Wandle alle Zeilen der folgenden Einträge in eine Markdown-Tabelle mit den Spalten „Nr.“ und „Zeile“ um. Leere Zeilen lässt du weg.

(Gespeicherte Einträge aus einer Sammlung)
········

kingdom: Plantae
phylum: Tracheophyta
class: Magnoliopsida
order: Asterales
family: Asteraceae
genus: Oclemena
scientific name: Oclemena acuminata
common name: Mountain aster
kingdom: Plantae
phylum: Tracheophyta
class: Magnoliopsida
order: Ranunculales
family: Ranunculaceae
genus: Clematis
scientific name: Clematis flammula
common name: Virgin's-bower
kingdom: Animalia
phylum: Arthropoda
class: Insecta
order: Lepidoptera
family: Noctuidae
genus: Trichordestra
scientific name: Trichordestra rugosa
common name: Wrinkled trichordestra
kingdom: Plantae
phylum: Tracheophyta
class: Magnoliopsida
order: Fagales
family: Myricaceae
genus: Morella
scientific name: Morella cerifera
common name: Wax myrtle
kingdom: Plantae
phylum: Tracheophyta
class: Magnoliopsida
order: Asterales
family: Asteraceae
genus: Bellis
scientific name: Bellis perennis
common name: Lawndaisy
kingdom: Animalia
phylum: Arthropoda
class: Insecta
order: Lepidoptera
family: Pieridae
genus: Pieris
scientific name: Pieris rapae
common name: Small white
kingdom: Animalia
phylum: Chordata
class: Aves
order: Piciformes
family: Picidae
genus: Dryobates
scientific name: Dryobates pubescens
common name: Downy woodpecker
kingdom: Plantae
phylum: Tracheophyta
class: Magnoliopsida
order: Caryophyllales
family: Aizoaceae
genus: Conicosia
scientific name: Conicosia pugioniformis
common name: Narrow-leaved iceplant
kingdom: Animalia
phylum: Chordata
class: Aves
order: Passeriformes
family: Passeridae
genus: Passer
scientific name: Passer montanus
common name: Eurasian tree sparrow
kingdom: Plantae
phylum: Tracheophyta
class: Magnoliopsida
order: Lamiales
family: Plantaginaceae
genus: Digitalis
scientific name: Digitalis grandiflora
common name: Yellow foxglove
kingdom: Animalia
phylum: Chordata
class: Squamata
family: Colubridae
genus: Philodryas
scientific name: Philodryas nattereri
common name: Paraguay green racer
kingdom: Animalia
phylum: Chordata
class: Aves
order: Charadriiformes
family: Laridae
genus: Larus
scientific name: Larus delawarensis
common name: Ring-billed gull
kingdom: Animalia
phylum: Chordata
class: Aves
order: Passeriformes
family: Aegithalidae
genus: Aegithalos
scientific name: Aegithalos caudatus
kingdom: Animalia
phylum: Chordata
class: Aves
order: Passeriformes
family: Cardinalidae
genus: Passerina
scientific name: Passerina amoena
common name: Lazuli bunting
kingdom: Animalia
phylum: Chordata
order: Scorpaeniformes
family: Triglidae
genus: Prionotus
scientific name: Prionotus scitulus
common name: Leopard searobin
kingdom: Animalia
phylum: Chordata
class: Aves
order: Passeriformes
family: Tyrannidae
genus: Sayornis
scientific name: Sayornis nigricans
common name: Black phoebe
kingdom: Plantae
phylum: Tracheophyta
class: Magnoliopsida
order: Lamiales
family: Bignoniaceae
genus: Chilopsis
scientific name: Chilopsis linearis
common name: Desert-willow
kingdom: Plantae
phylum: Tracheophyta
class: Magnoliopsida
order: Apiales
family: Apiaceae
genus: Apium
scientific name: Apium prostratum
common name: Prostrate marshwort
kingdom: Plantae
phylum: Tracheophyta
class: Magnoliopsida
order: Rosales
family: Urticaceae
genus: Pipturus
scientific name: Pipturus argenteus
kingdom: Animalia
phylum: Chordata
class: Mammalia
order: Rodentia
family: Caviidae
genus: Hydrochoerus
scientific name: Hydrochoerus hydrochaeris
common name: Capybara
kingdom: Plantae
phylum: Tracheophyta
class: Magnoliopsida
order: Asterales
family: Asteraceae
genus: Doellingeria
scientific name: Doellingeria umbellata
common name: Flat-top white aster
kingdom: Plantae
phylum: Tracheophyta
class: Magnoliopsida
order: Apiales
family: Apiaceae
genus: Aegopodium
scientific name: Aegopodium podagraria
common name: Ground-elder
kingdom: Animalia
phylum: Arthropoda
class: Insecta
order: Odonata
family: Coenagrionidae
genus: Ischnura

········

### ANTWORT:
| Nr. | Zeile |
|---|---|
| 1 | kingdom: Plantae |
| 2 | phylum: Tracheophyta |
| 3 | class: Magnoliopsida |
| 4 | order: Asterales |
| 5 | family: Asteraceae |
| 6 | genus: Oclemena |
| 7 | scientific name: Oclemena acuminata |
| 8 | common name: Mountain aster |
| 9 | kingdom: Plantae |
| 10 | phylum: Tracheophyta |
| 11 | class: Magnoliopsida |
| 12 | order: Ranunculales |
| 13 | family: Ranunculaceae |
| 14 | genus: Clematis |
| 15 | scientific name: Clematis flammula |
| 16 | common name: Virgin's-bower |
| 17 | kingdom: Animalia |
| 18 | phylum: Arthropoda |
| 19 | class: Insecta |
| 20 | order: Lepidoptera |
| 21 | family: Noctuidae |
| 22 | genus: Trichordestra |
| 23 | scientific name: Trichordestra rugosa |
| 24 | common name: Wrinkled trichordestra |
| 25 | kingdom: Plantae |
| 26 | phylum: Tracheophyta |
| 27 | class: Magnoliopsida |
| 28 | order: Fagales |
| 29 | family: Myricaceae |
| 30 | genus: Morella |
| 31 | scientific name: Morella cerifera |
| 32 | common name: Wax myrtle |
| 33 | kingdom: Plantae |
| 34 | phylum: Tracheophyta |
| 35 | class: Magnoliopsida |
| 36 | order: Asterales |
| 37 | family: Asteraceae |
| 38 | genus: Bellis |
| 39 | scientific name: Bellis perennis |
| 40 | common name: Lawndaisy |
| 41 | kingdom: Animalia |
| 42 | phylum: Arthropoda |
| 43 | class: Insecta |
| 44 | order: Lepidoptera |
| 45 | family: Pieridae |
| 46 | genus: Pieris |
| 47 | scientific name: Pieris rapae |
| 48 | common name: Small white |
| 49 | kingdom: Animalia |
| 50 | phylum: Chordata |
| 51 | class: Aves |
| 52 | order: Piciformes |
| 53 | family: Picidae |
| 54 | genus: Dryobates |
| 55 | scientific name: Dryobates pubescens |
| 56 | common name: Downy woodpecker |
| 57 | kingdom: Plantae |
| 58 | phylum: Tracheophyta |
| 59 | class: Magnoliopsida |
| 60 | order: Caryophyllales |
| 61 | family: Aizoaceae |
| 62 | genus: Conicosia |
| 63 | scientific name: Conicosia pugioniformis |
| 64 | common name: Narrow-leaved iceplant |
| 65 | kingdom: Animalia |
| 66 | phylum: Chordata |
| 67 | class: Aves |
| 68 | order: Passeriformes |
| 69 | family: Passeridae |
| 70 | genus: Passer |
| 71 | scientific name: Passer montanus |
| 72 | common name: Eurasian tree sparrow |
| 73 | kingdom: Plantae |
| 74 | phylum: Tracheophyta |
| 75 | class: Magnoliopsida |
| 76 | order: Lamiales |
| 77 | family: Plantaginaceae |
| 78 | genus: Digitalis |
| 79 | scientific name: Digitalis grandiflora |
| 80 | common name: Yellow foxglove |
| 81 | kingdom: Animalia |
| 82 | phylum: Chordata |
| 83 | class: Squamata |
| 84 | family: Colubridae |
| 85 | genus: Philodryas |
| 86 | scientific name: Philodryas nattereri |
| 87 | common name: Paraguay green racer |
| 88 | kingdom: Animalia |
| 89 | phylum: Chordata |
| 90 | class: Aves |
| 91 | order: Charadriiformes |
| 92 | family: Laridae |
| 93 | genus: Larus |
| 94 | scientific name: Larus delawarensis |
| 95 | common name: Ring-billed gull |
| 96 | kingdom: Animalia |
| 97 | phylum: Chordata |
| 98 | class: Aves |
| 99 | order: Passeriformes |
| 100 | family: Aegithalidae |
| 101 | genus: Aegithalos |
| 102 | scientific name: Aegithalos caudatus |
| 103 | kingdom: Animalia |
| 104 | phylum: Chordata |
| 105 | class: Aves |
| 106 | order: Passeriformes |
| 107 | family: Cardinalidae |
| 108 | genus: Passerina |
| 109 | scientific name: Passerina amoena |
| 110 | common name: Lazuli bunting |
| 111 | kingdom: Animalia |
| 112 | phylum: Chordata |
| 113 | order: Scorpaeniformes |
| 114 | family: Triglidae |
| 115 | genus: Prionotus |
| 116 | scientific name: Prionotus scitulus |
| 117 | common name: Leopard searobin |
| 118 | kingdom: Animalia |
| 119 | phylum: Chordata |
| 120 | class: Aves |
| 121 | order: Passeriformes |
| 122 | family: Tyrannidae |
| 123 | genus: Sayornis |
| 124 | scientific name: Sayornis nigricans |
| 125 | common name: Black phoebe |
| 126 | kingdom: Plantae |
| 127 | phylum: Tracheophyta |
| 128 | class: Magnoliopsida |
| 129 | order: Lamiales |
| 130 | family: Bignoniaceae |
| 131 | genus: Chilopsis |
| 132 | scientific name: Chilopsis linearis |
| 133 | common name: Desert-willow |
| 134 | kingdom: Plantae |
| 135 | phylum: Tracheophyta |
| 136 | class: Magnoliopsida |
| 137 | order: Apiales |
| 138 | family: Apiaceae |
| 139 | genus: Apium |
| 140 | scientific name: Apium prostratum |
| 141 | common name: Prostrate marshwort |
| 142 | kingdom: Plantae |
| 143 | phylum: Tracheophyta |
| 144 | class: Magnoliopsida |
| 145 | order: Rosales |
| 146 | family: Urticaceae |
| 147 | genus: Pipturus |
| 148 | scientific name: Pipturus argenteus |
| 149 | kingdom: Animalia |
| 150 | phylum: Chordata |
| 151 | class: Mammalia |
| 152 | order: Rodentia |
| 153 | family: Caviidae |
| 154 | genus: Hydrochoerus |
| 155 | scientific name: Hydrochoerus hydrochaeris |
| 156 | common name: Capybara |
| 157 | kingdom: Plantae |
| 158 | phylum: Tracheophyta |
| 159 | class: Magnoliopsida |
| 160 | order: Asterales |
| 161 | family: Asteraceae |
| 162 | genus: Doellingeria |
| 163 | scientific name: Doellingeria umbellata |
| 164 | common name: Flat-top white aster |
| 165 | kingdom: Plantae |
| 166 | phylum: Tracheophyta |
| 167 | class: Magnoliopsida |
| 168 | order: Apiales |
| 169 | family: Apiaceae |
| 170 | genus: Aegopodium |
| 171 | scientific name: Aegopodium podagraria |
| 172 | common name: Ground-elder |
| 173 | kingdom: Animalia |
| 174 | phylum: Arthropoda |
| 175 | class: Insecta |
| 176 | order: Odonata |
| 177 | family: Coenagrionidae |
| 178 | genus: Ischnura |